◆ WHAT THIS TASK INVOLVES:
Narrow the data below down to the lines containing "ruimte".

◆ ENTRIES PROVIDED:
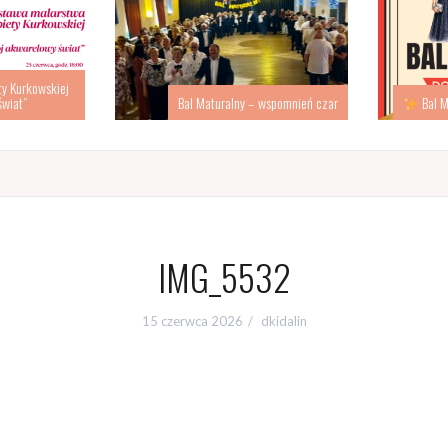
 Kurkowskiej
iat”
Bal Maturalny – wspomnień czar
Bal Ma
IMG_5532
15 czerwca 2026
dkidalin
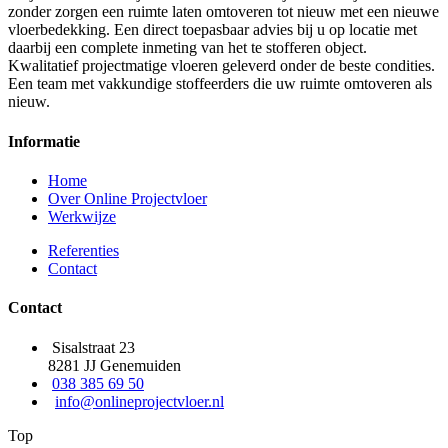
zonder zorgen een ruimte laten omtoveren tot nieuw met een nieuwe
vloerbedekking. Een direct toepasbaar advies bij u op locatie met
daarbij een complete inmeting van het te stofferen object.
Kwalitatief projectmatige vloeren geleverd onder de beste condities.
Een team met vakkundige stoffeerders die uw ruimte omtoveren als
nieuw.
Informatie
Home
Over Online Projectvloer
Werkwijze
Referenties
Contact
Contact
Sisalstraat 23
8281 JJ Genemuiden
038 385 69 50
info@onlineprojectvloer.nl
Top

◆ TASK RESULT:
zonder zorgen een ruimte laten omtoveren tot nieuw met een nieuwe
Een team met vakkundige stoffeerders die uw ruimte omtoveren als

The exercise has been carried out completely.